Test the MCP Server with the MCP Inspector

  1. To validate the deployed MCP server, launch the Inspector:

    npx @modelcontextprotocol/inspector

    The Inspector starts on port 6277, which you allowed in the CORS configuration. To confirm that DCR is operational, the Inspector acts as an unregistered client and establishes a secure connection.

    A screenshot of the MCP Inspector initiating authentication and self-registering with Advanced Identity Cloud.
    Authentication flow

    1. The Inspector attempts an initial, unauthenticated request to the MCP endpoint (<mcp_server>/mcp).

    2. The MCP server responds with the protected resource metadata, triggering the discovery process.

    3. The MCP inspector consumes the metadata, performs discovery of the authorization server, and self-registers with Advanced Identity Cloud as a public OIDC client.

    4. The MCP Inspector initiates the OAuth authorization flow, securing the necessary user consent and establishing a stateful MCP connection.

  2. To validate token exchange, observe how the MCP server acquires a new token audienced for the downstream API. Use the who_am_I and peek_api_token_claims tools to compare the two tokens and confirm the following behavior:

    1. Both tokens share the same sub claim, confirming they identify the same authenticated end user.

    2. The subject token contains the may_act claim, explicitly authorizing the MCP server for exchange. The resulting delegation token contains the act claim, identifying the MCP server as the trusted intermediary acting on the user’s behalf.
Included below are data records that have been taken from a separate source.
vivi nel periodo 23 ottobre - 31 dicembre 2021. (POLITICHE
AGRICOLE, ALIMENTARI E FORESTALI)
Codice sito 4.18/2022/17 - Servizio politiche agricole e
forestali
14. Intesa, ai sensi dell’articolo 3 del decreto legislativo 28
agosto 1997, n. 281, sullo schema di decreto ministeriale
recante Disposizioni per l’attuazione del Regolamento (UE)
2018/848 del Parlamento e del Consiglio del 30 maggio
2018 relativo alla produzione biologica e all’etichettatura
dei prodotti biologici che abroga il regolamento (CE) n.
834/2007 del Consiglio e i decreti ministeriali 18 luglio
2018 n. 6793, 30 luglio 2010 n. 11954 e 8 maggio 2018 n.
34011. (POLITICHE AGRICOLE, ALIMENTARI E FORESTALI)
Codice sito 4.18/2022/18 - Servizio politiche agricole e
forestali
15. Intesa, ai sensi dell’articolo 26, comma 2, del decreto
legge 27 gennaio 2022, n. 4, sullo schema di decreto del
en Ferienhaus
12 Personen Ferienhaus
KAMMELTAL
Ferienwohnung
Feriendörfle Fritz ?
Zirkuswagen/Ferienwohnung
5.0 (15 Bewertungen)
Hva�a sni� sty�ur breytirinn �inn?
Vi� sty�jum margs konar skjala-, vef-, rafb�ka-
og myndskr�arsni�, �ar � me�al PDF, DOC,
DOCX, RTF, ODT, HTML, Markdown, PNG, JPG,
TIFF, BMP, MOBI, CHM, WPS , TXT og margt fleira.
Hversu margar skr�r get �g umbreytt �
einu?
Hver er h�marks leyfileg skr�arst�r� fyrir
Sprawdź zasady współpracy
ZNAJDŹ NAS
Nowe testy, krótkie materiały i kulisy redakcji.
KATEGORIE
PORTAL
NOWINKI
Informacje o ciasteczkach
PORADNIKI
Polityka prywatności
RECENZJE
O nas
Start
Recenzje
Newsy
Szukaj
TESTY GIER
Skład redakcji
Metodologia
    3. The subject token is audienced for the MCP server, while the delegation token is audienced for the downstream API.

    4. The subject token retains the user’s full, broader permissions. The delegation token is limited to only whats necessary for its target audience.
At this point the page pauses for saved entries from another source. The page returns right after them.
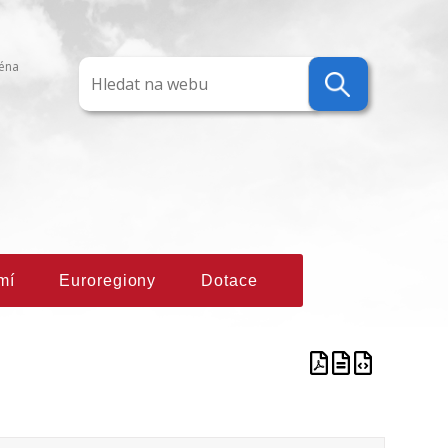
ména
mí
Euroregiony
Dotace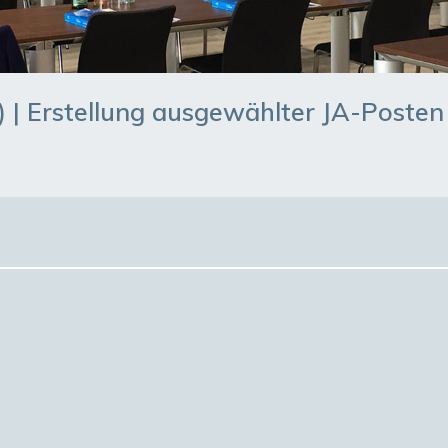
) | Erstellung ausgewählter JA-Posten 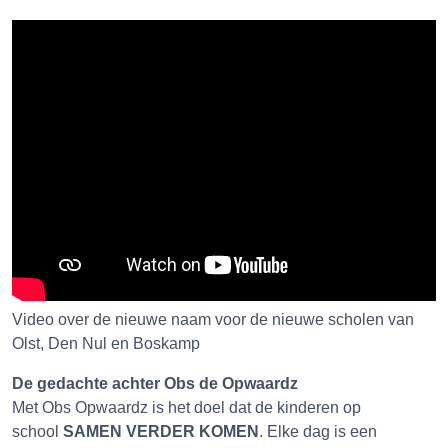
Video over de nieuwe naam voor de nieuwe scholen van
Olst, Den Nul en Boskamp
De gedachte achter Obs de Opwaardz
Met Obs Opwaardz is het doel dat de kinderen op
school
SAMEN VERDER KOMEN
. Elke dag is een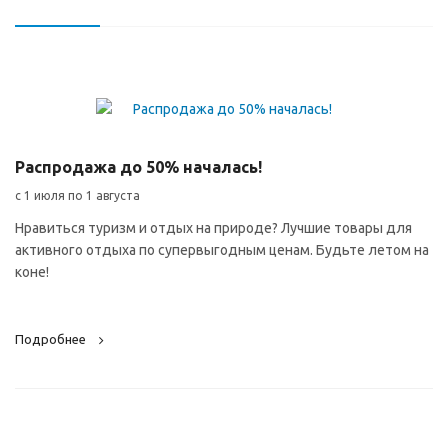
Распродажа до 50% началась!
с 1 июля по 1 августа
Нравиться туризм и отдых на природе? Лучшие товары для
активного отдыха по супервыгодным ценам. Будьте летом на
коне!
Подробнее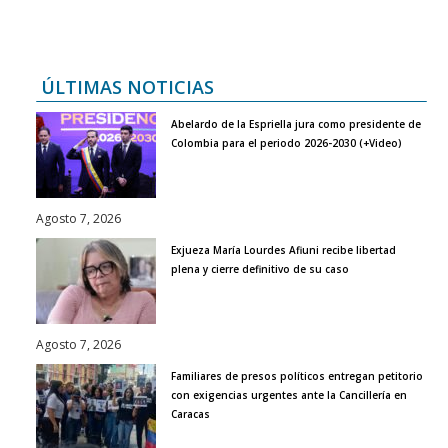
ÚLTIMAS NOTICIAS
Abelardo de la Espriella jura como presidente de
Colombia para el periodo 2026-2030 (+Video)
Agosto 7, 2026
Exjueza María Lourdes Afiuni recibe libertad
plena y cierre definitivo de su caso
Agosto 7, 2026
Familiares de presos políticos entregan petitorio
con exigencias urgentes ante la Cancillería en
Caracas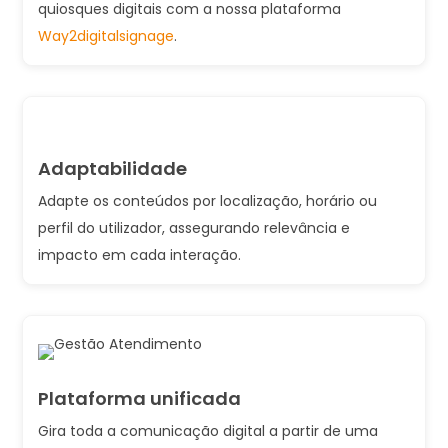
quiosques digitais com a nossa plataforma
Way2digitalsignage
.
Adaptabilidade
Adapte os conteúdos por localização, horário ou
perfil do utilizador, assegurando relevância e
impacto em cada interação.
Plataforma unificada
Gira toda a comunicação digital a partir de uma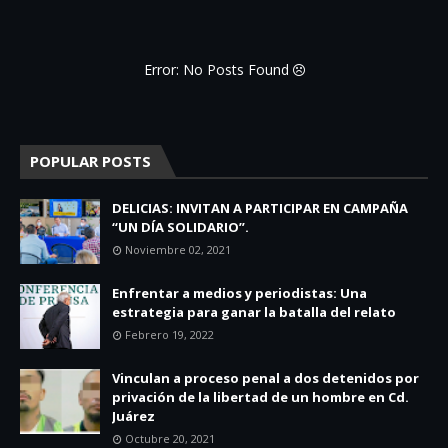
Error: No Posts Found
POPULAR POSTS
DELICIAS: INVITAN A PARTICIPAR EN CAMPAÑA
“UN DÍA SOLIDARIO”.
Noviembre 02, 2021
Enfrentar a medios y periodistas: Una
estrategia para ganar la batalla del relato
Febrero 19, 2022
Vinculan a proceso penal a dos detenidos por
privación de la libertad de un hombre en Cd.
Juárez
Octubre 20, 2021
    The original end user token and the MCP server delegation token shown side-by-side.

Access the remote MCP server from Claude Desktop

  1. In Claude Desktop, click your profile icon, and then click Settings.

  2. Go to Connectors and then click Add Custom Connector.

  3. In the Remote MCP server URL field, enter the URL in this format: https://remote-mcp-ping-federate.<ENV>.workers.dev/mcp

    No OAuth Client ID or Secret is required since Claude will perform Dynamic Client Registration.

  4. Click Save.

  5. Connect to the MCP server and authenticate with PingFederate.

  6. Once connected, you can ask Claude: "Can you tell me what is in my Todo list?"

  7. Claude sees its connected tools and calls the appropriate tool after asking for consent.